В новых валенках, скатанных Кудумом, отцом Миньки, в стеганых брюках и в полушубке, подпоясанном ремнем, Владимир выглядел необычно, и Надежда улыбнулась:

— Походишь на великана из сказки о мальчике с пальчик! Верно!

— А ты — на кого?.. Полы тулупа волокутся по земле!..

Теперь, нагнувшись, он закутал ими Надины ноги.

Доехали до поскотины. Ворота уже давно были открыты — скот пасся на полях. Земляной шалашик разбодали быки. Вавила ушел. В дальнюю дорогу дали ему сухарей да сахару. От денег он отказался:

— Вы, чай, сами живете на казенных кормовых…

По быстрой Ое уже плыло «сало», но паром-самолет, привязанный толстым канатом к тросу, перетянутому через реку, еще ходил. Паромщик ловко поставил остроносые карбасы под углом к струе, и река перетолкнула скрипучее сооруженьице к противоположному берегу.

Узенькая змейка проселочной дороги извивалась среди перелесков, разбежавшихся по мягкому увалу Ойского правобережья. Совсем близко на ветках старых берез покачивались черные, как головешки, косачи с лирообразными хвостами и рябенькие тетерочки. Они спокойно клевали бурые сережки.

— Эх, не взял ружья! — Владимир хлопнул рукой по своему колену. — Привезли бы к обеду косачика.

Справа сквозь голые ветки деревьев виднелась обширнейшая долина, за ней — клыкастый хребет, засыпанный до самого подножия алым — при утреннем солнце — снегом.

Впереди за полями темнела горная Саянская тайга. И где-то там в лесах спряталась Ивановка, вероятно не похожая на все другие сибирские деревни.
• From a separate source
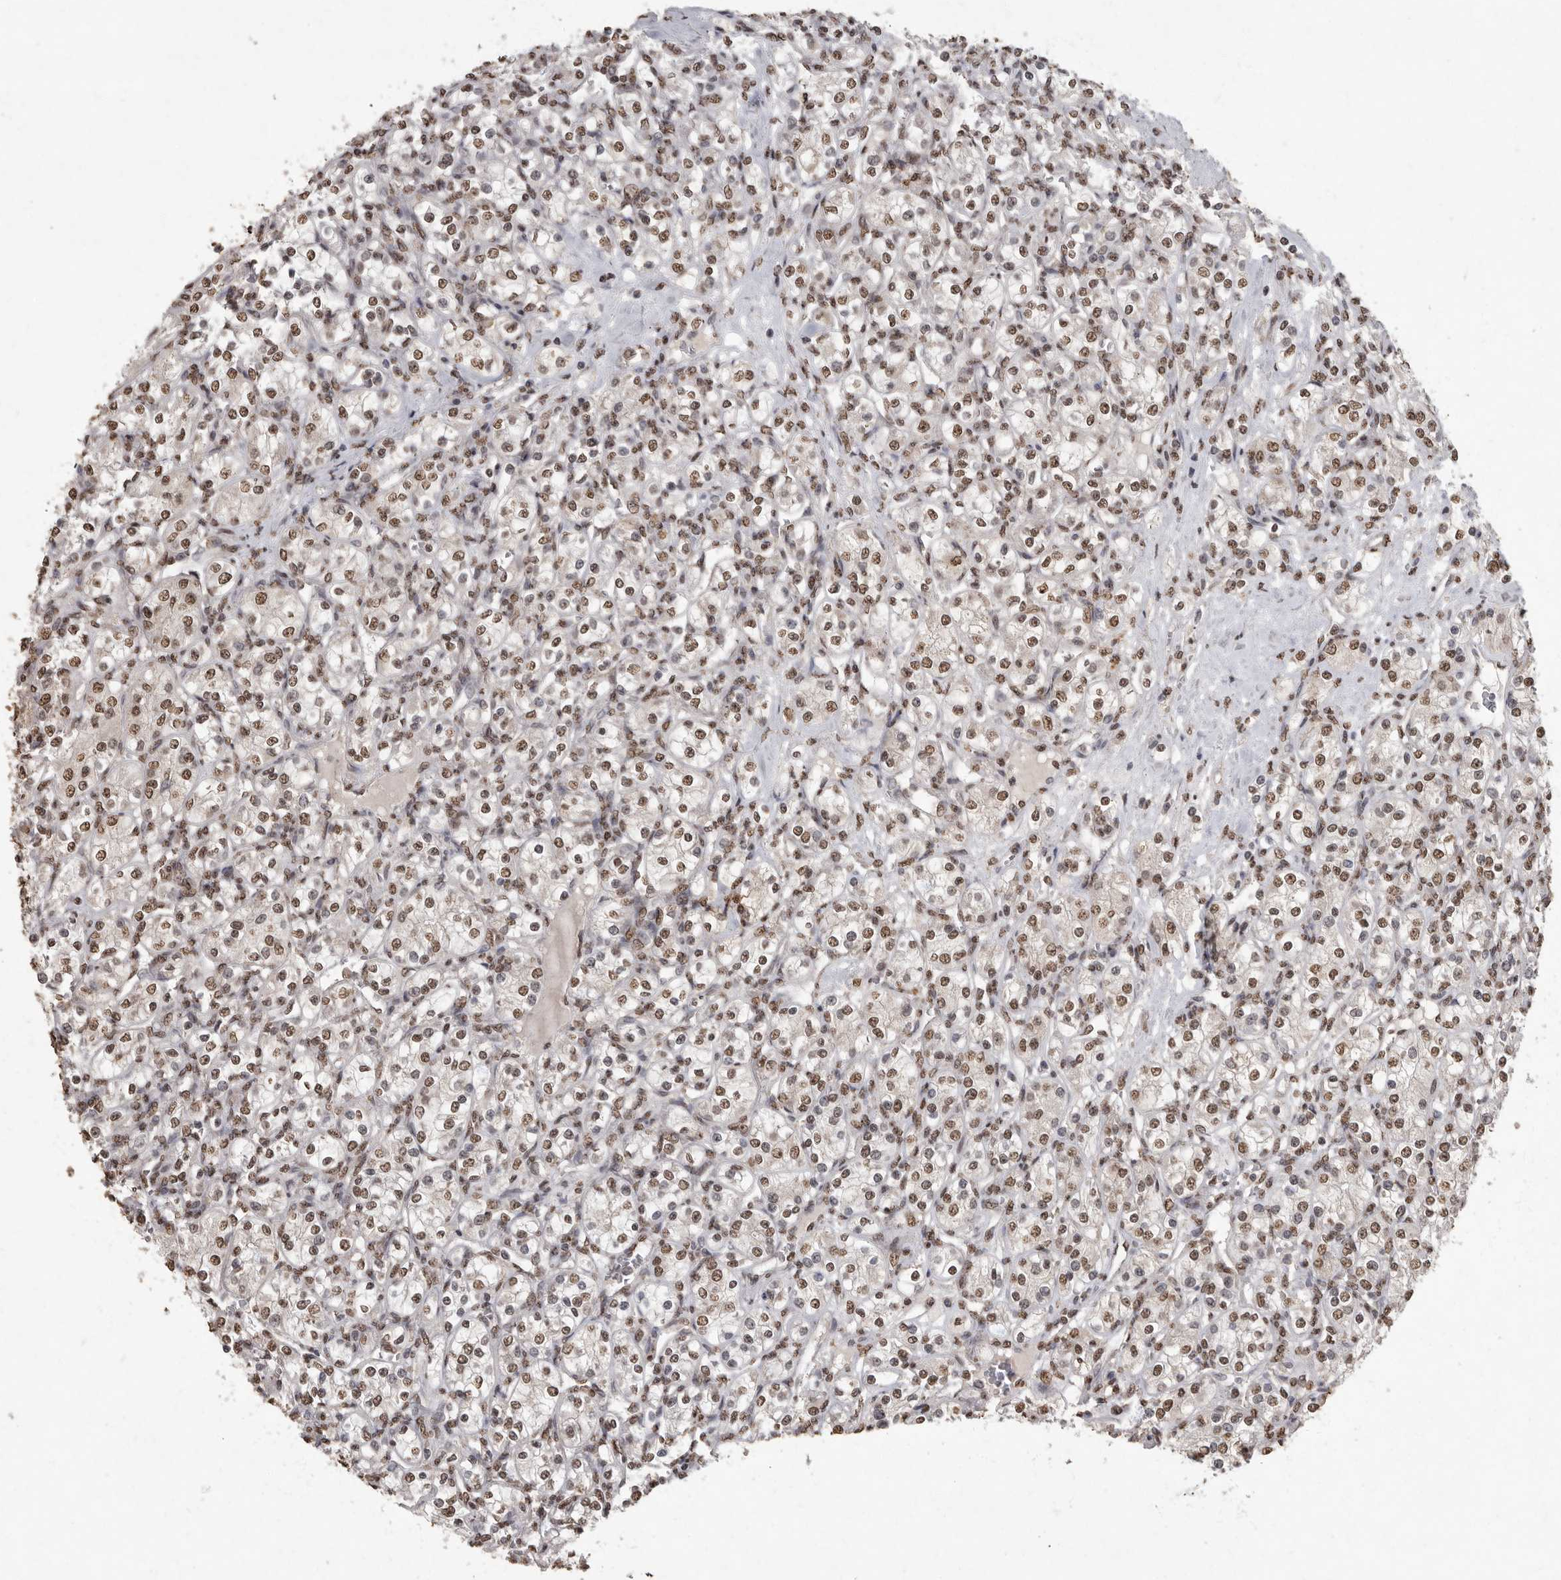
{"staining": {"intensity": "moderate", "quantity": ">75%", "location": "nuclear"}, "tissue": "renal cancer", "cell_type": "Tumor cells", "image_type": "cancer", "snomed": [{"axis": "morphology", "description": "Adenocarcinoma, NOS"}, {"axis": "topography", "description": "Kidney"}], "caption": "Protein staining displays moderate nuclear staining in approximately >75% of tumor cells in adenocarcinoma (renal). The staining was performed using DAB (3,3'-diaminobenzidine), with brown indicating positive protein expression. Nuclei are stained blue with hematoxylin.", "gene": "NBL1", "patient": {"sex": "male", "age": 77}}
До ссылки Ульянов даже и не подозревал, что на такой далекой окраине, в холодном краю может быть сахарное производство. Живя в Шушенском, из газет узнал, что еще в 1887 году купец Иван Гусев, которого теперь уже нет в живых, построил среди лесов завод и, в угоду тщеславию, назвал заводскую деревеньку своим именем. Знал Владимир Ильич и то, что на заводе занято шестьдесят рабочих, что они вырабатывают двадцать тысяч пудов сахара в год и что первое время хозяин получал фантастическую прибыль.

А сейчас? Что там происходит? И как завод превращает крестьян в пролетариев?

За перелесками высокий бурьян, разросшийся на межах, разделил деревенские поля на унылые полоски. Одни были желтыми от стерни, другие черными, как крыло ворона.

На них виднелись кучки вялой свекольной ботвы. Урожай, как видно, был мизерным. Да и не могло быть иначе при древних орудиях землепашества! Вон стоят деревянные бороны, прислоненные одна к другой. Вон сиротливо припала к земле ветхая деревянная колесянка от деревянной сохи.

Ближе к лесу разлеглась обширная плантация заводчицы. Там белели высокие бурты свеклы. Бородатые мужики грузили ее в телеги. Поодаль бабы, закутанные в шали, ножами обрезали ботву. Время от времени отогревали руки у костров. Поденщицы! Об их горькой участи Ульянов знал из печати. «Отход в сахар сладкий, да работушка тяжелей неволи!» — говорили на помещичьих плантациях. И таких разнесчастных поденщиц в России — треть миллиона! Даже здесь — добрая сотня! И эксплуатация их, как недавно писала «Сибирская жизнь», «доведена до совершенства». Значит, до крайности, до предела.